What is going on when a person says, “You believe X, therefore you are a Z”? I can think of three possibilities, ranging from the best to the worst, although none are good:

  1. It is a charge of cognitive bias. There is no doubt that features of our particular psychologies, such as our beliefs, desires, emotional attitudes, etc., incline us to believe certain things. We consider these things to be cognitive biases to the extent that they incline us to believe falsehoods. So, again, the important question is not, ultimately, what biases tend to result in this belief, but whether the belief is true. Even more, imagine that you believe something only because you are biased to do so. That, in itself, does not give me good reason to dismiss your belief as false.

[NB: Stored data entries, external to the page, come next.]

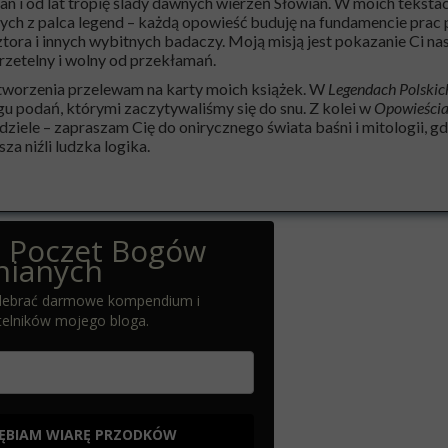
n i od lat tropię ślady dawnych wierzeń Słowian. W moich tekstac
ych z palca legend – każdą opowieść buduję na fundamencie prac p
tora i innych wybitnych badaczy. Moją misją jest pokazanie Ci na
rzetelny i wolny od przekłamań.
tworzenia przelewam na karty moich książek. W
Legendach Polskic
gu podań, którymi zaczytywaliśmy się do snu. Z kolei w
Opowieścia
iele – zapraszam Cię do onirycznego świata baśni i mitologii, gd
za niźli ludzka logika.
z Poczet Bogów
ianych
 odebrać darmowe kompendium i
telników mojego bloga.
ĘBIAM WIARĘ PRZODKÓW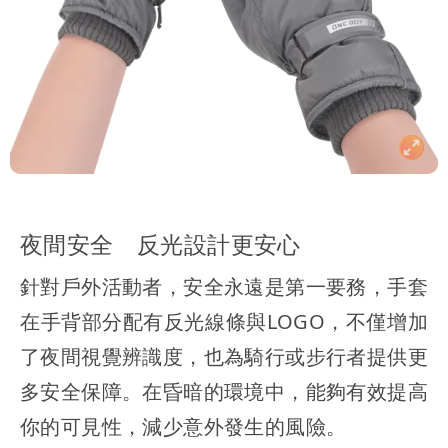
夜間安全 反光設計更安心
針對戶外活動者，安全永遠是第一要務，手套
在手背部分配有反光線條與LOGO，不僅增加
了夜間視覺辨識度，也為騎行或步行者提供更
多安全保障。在昏暗的環境中，能夠有效提高
你的可見性，減少意外發生的風險。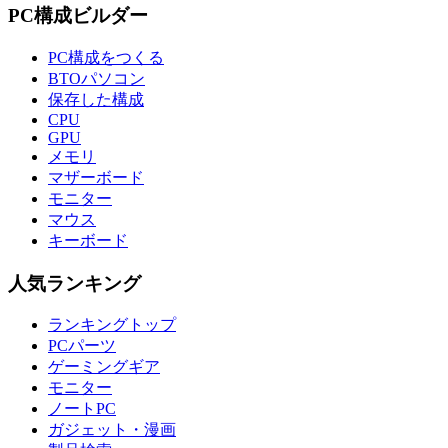
PC構成ビルダー
PC構成をつくる
BTOパソコン
保存した構成
CPU
GPU
メモリ
マザーボード
モニター
マウス
キーボード
人気ランキング
ランキングトップ
PCパーツ
ゲーミングギア
モニター
ノートPC
ガジェット・漫画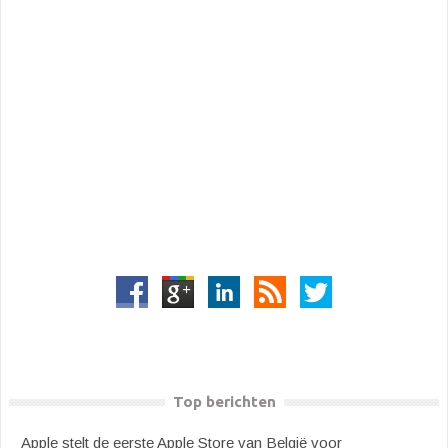
Top berichten
Apple stelt de eerste Apple Store van België voor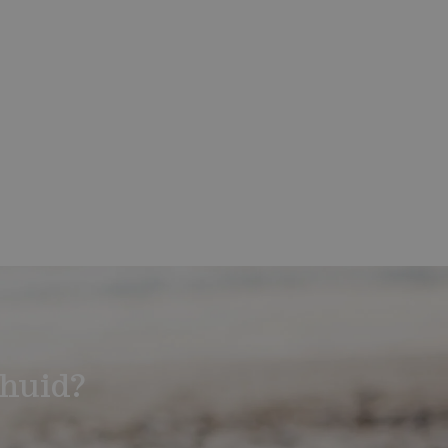
huid?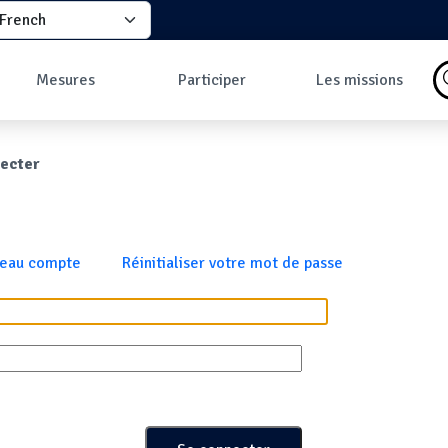
elect your language
principale
Mesures
Participer
Les missions
Pourquoi faire des
Comment participer
Qu'est-ce qu'une
mesures ?
?
mission ?
ane
ecter
Les données
Comment prendre
Missions en cours
Carte des mesures
une mesure ?
Les missions
au sol
Pourquoi rejoindre
Carte des mesures
la communauté ?
en vol
Développeurs
x
veau compte
Réinitialiser votre mot de passe
Tableau de bord
Mesures les plus
commentées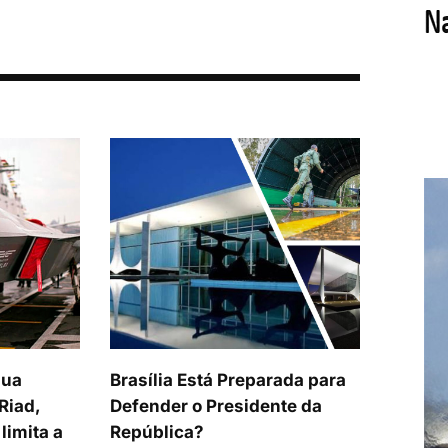
sua
Brasília Está Preparada para
Riad,
Defender o Presidente da
limita a
República?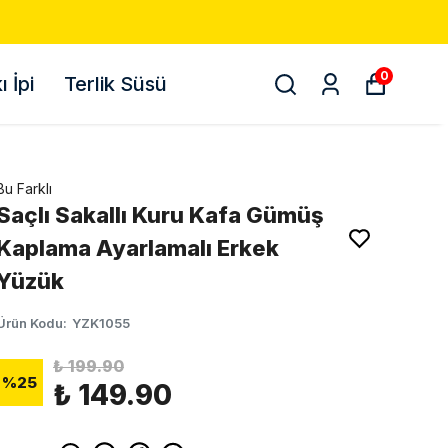
0
 İpi
Terlik Süsü
Bu Farklı
Saçlı Sakallı Kuru Kafa Gümüş
Kaplama Ayarlamalı Erkek
Yüzük
Ürün Kodu
:
YZK1055
₺ 199.90
%
25
₺ 149.90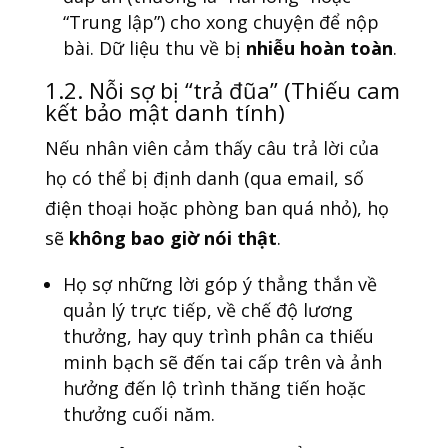
“Trung lập”) cho xong chuyện để nộp
bài. Dữ liệu thu về bị
nhiễu hoàn toàn
.
1.2. Nỗi sợ bị “trả đũa” (Thiếu cam
kết bảo mật danh tính)
Nếu nhân viên cảm thấy câu trả lời của
họ có thể bị định danh (qua email, số
điện thoại hoặc phòng ban quá nhỏ), họ
sẽ
không bao giờ nói thật
.
Họ sợ những lời góp ý thẳng thắn về
quản lý trực tiếp, về chế độ lương
thưởng, hay quy trình phân ca thiếu
minh bạch sẽ đến tai cấp trên và ảnh
hưởng đến lộ trình thăng tiến hoặc
thưởng cuối năm.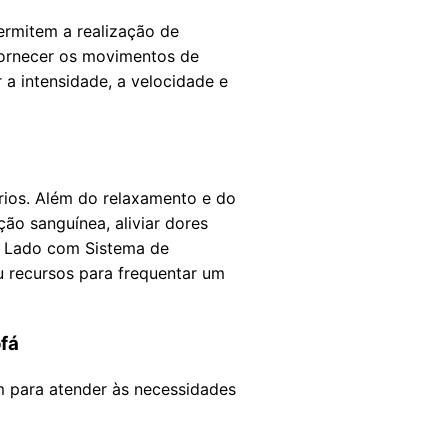
rmitem a realização de
fornecer os movimentos de
a intensidade, a velocidade e
ios. Além do relaxamento e do
ão sanguínea, aliviar dores
 o Lado com Sistema de
recursos para frequentar um
fá
 para atender às necessidades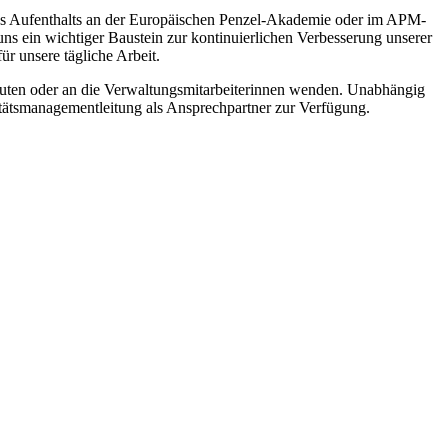
res Aufenthalts an der Europäischen Penzel-Akademie oder im APM-
ns ein wichtiger Baustein zur kontinuierlichen Verbesserung unserer
r unsere tägliche Arbeit.
peuten oder an die Verwaltungsmitarbeiterinnen wenden. Unabhängig
litätsmanagementleitung als Ansprechpartner zur Verfügung.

Just because you have no good reasons for the belief does not imply that there are no good reasons for it. (Incidentally, one of the best ways to diminish the role that our biases are playing is to engage in honest, open dialogue with people who disagree with us.)

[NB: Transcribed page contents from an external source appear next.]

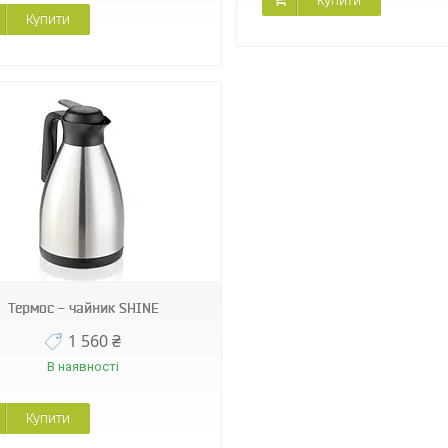
Купити
Купити
Термос - чайник SHINE
1 560 ₴
В наявності
Купити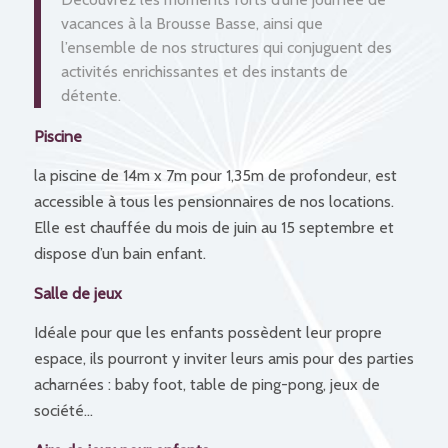
vacances à la Brousse Basse, ainsi que
l’ensemble de nos structures qui conjuguent des
activités enrichissantes et des instants de
détente.
Piscine
la piscine de 14m x 7m pour 1,35m de profondeur, est
accessible à tous les pensionnaires de nos locations.
Elle est chauffée du mois de juin au 15 septembre et
dispose d’un bain enfant.
Salle de jeux
Idéale pour que les enfants possèdent leur propre
espace, ils pourront y inviter leurs amis pour des parties
acharnées : baby foot, table de ping-pong, jeux de
société…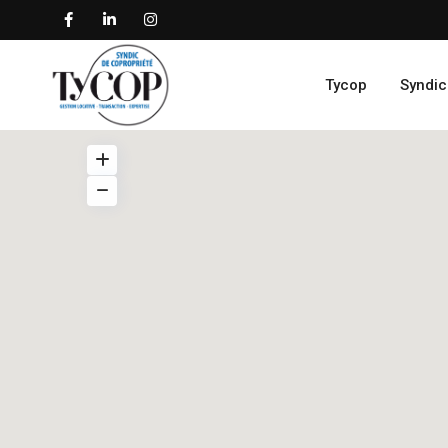
Tycop
Syndic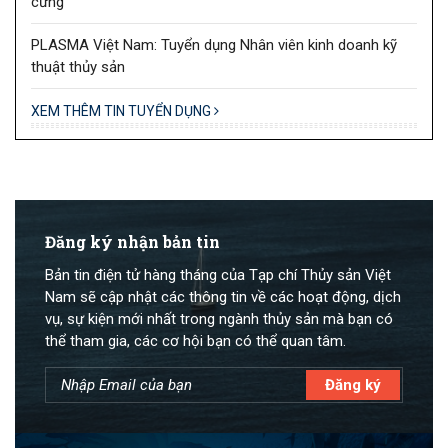
cưng
PLASMA Việt Nam: Tuyển dụng Nhân viên kinh doanh kỹ
thuật thủy sản
XEM THÊM TIN TUYỂN DỤNG
Đăng ký nhận bản tin
Bản tin điện tử hàng tháng của Tạp chí Thủy sản Việt
Nam sẽ cập nhật các thông tin về các hoạt động, dịch
vụ, sự kiện mới nhất trong ngành thủy sản mà bạn có
thể tham gia, các cơ hội bạn có thể quan tâm.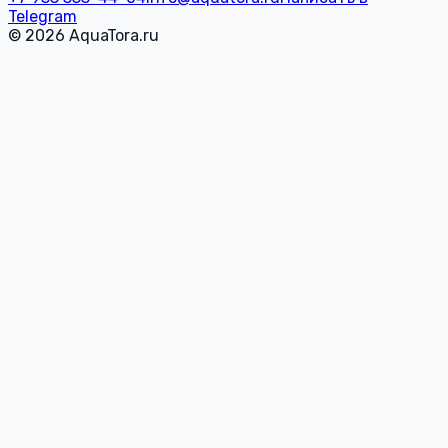
Telegram
© 2026 AquaTora.ru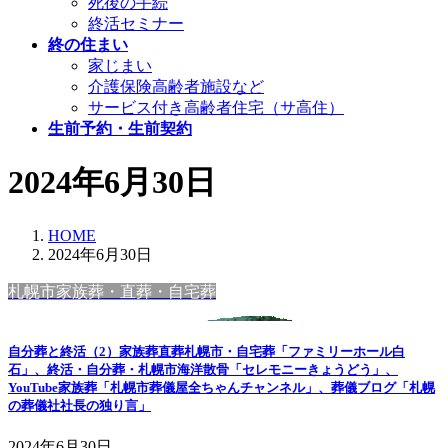
死後の手続
終活セミナー
終の住まい
家じまい
介護保険高齢者施設など
サービス付き高齢者住宅（サ高住）
生前予約・生前契約
2024年6月30日
HOME
2024年6月30日
札幌市家族葬・直葬・自宅葬
自分葬と終活（2）家族葬直葬札幌市・自宅葬「ファミリーホール白
石」、終活・自分葬・札幌市海洋散骨「セレモニーきょうどう」、
YouTube家族葬「札幌市葬儀屋全ちゃんチャンネル」、葬儀ブログ「札幌
の葬儀社社長の独り言」
2024年6月30日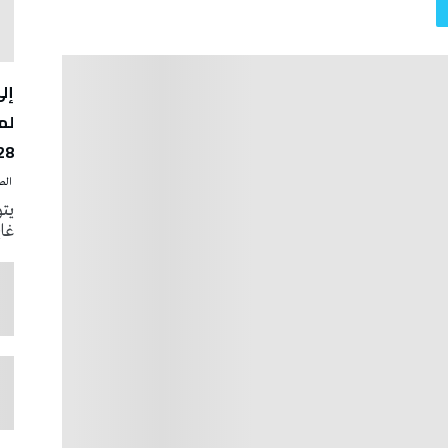
لم
28
‭ ‬الصحافة‭ ‬اليوم
يتو
غاية 31 أوت الجار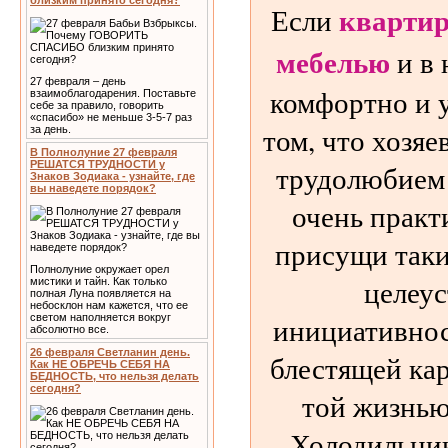
близким принято сегодня?
квартир
Если
мебелью
и в
27 февраля – день
комфортно и у
взаимоблагодарения. Поставьте
себе за правило, говорить
«спасибо» не меньше 3-5-7 раз
том, что хозя
за день.
В Полнолуние 27 февраля
РЕШАТСЯ ТРУДНОСТИ у
трудолюбием 
Знаков Зодиака - узнайте, где
вы наведете порядок?
очень практ
присущи таки
Полнолуние окружает орел
целеус
мистики и тайн. Как только
полная Луна появляется на
небосклон нам кажется, что ее
инициативнос
светом наполняется вокруг
абсолютно все.
26 февраля Светланин день.
блестящей ка
Как НЕ ОБРЕЧЬ СЕБЯ НА
БЕДНОСТЬ, что нельзя делать
сегодня?
той жизнью,
Холодильник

  2. It is a case of an ad hominem fallacy. “Since you believe X, you are a Z, and I shouldn’t believe anything that a Z says, include your claim of X.” Dismissing someone’s belief by labeling the person as a liberal or conservative is an often persuasive ad hominem, but it is an hominem nonetheless. Ad hominems have their usefulness, however, especially when one doesn’t have good evidence for one’s own position.

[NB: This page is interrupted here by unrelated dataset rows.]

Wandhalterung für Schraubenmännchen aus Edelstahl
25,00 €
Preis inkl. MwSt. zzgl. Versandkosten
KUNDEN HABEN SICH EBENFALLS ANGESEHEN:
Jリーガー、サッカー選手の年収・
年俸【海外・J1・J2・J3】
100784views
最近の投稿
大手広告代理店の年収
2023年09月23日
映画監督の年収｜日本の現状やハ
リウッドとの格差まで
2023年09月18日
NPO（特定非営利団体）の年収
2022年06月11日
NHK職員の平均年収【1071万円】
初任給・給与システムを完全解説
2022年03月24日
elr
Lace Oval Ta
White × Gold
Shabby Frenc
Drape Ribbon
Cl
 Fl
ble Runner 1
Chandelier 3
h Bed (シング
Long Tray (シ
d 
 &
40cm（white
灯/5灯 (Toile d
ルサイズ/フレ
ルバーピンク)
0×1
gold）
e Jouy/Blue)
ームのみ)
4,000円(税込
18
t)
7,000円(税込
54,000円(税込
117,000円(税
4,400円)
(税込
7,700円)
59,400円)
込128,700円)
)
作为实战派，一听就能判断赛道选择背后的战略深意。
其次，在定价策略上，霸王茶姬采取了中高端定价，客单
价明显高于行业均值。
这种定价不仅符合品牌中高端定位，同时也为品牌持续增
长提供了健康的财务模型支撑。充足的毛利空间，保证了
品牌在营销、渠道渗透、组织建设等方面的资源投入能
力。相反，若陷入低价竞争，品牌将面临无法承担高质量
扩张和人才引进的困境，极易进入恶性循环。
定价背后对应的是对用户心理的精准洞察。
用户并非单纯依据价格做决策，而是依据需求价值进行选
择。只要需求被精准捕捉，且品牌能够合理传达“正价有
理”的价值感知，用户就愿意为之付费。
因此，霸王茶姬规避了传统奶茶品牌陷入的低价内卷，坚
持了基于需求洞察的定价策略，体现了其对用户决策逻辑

  3. A third reason for dismissing a claim as false by labeling the speaker as liberal or conservative is because it’s simply not the way I want the world to be. This, unfortunately, seems to me to be more and more common. Consider one of the claims above, “masks are helpful in limiting the spread of COVID.” Evaluating a hypothesis is a function of two things, initial plausibility and confirmation by evidence. I’ll go out on a limb here and say that any reasonable person should assess the initial plausibility of the claim as very high for two reasons. First, it’s a relatively weak claim — it does not claim that mask-wearing completely prevents COVID, but only that it is helpful in limiting its spread. Second, COVID is a respiratory disease; does it not make sense that wearing masks covering our noses and mouths would limit the spread of respiratory diseases? If not, then why cover our mouths when we sneeze, simply because it is polite? A high initial plausibility of a hypothesis does not guarantee that the hypothesis is true, but it does mean that greater evidence would be required to show that it is false. So, responses like, “this can’t be true, because one respectable scientist is saying that…” or “this can’t be true, becuase there is one study showing that…” are simply not enough. It strikes me as more likely that claims like this are rejected because we simply don’t like the inconvenience of wearing masks. This, however, is a kind of naïve anti-realism, demanding that the world conform to the way I want it to be. This is especially unfortunate for conservatives, for one thing that conservatives formerly prided themselves on was their commitment to realism, by recognizing that we have to deal with the world as it is, not simply the world as we want it to be.

A final point: it is useful to be able to sort beliefs, positions, etc. into typological categories. Such categories help us to predict behavior and better understand each other. It’s important to realize that these categories, though, are simply models, and that models are, at best, approximations of the landscape of reality, and, as approximations, will always have exceptions. Once those category terms become pejoratives, it strikes me that they are no longer useful for anything except for asserting power — the power to create a world that conforms to my desires, or the power to make others believe what I want them to, regardless of the evidence. The first is not a power that we finite beings have. The second is something we might have, but shouldn’t exercise.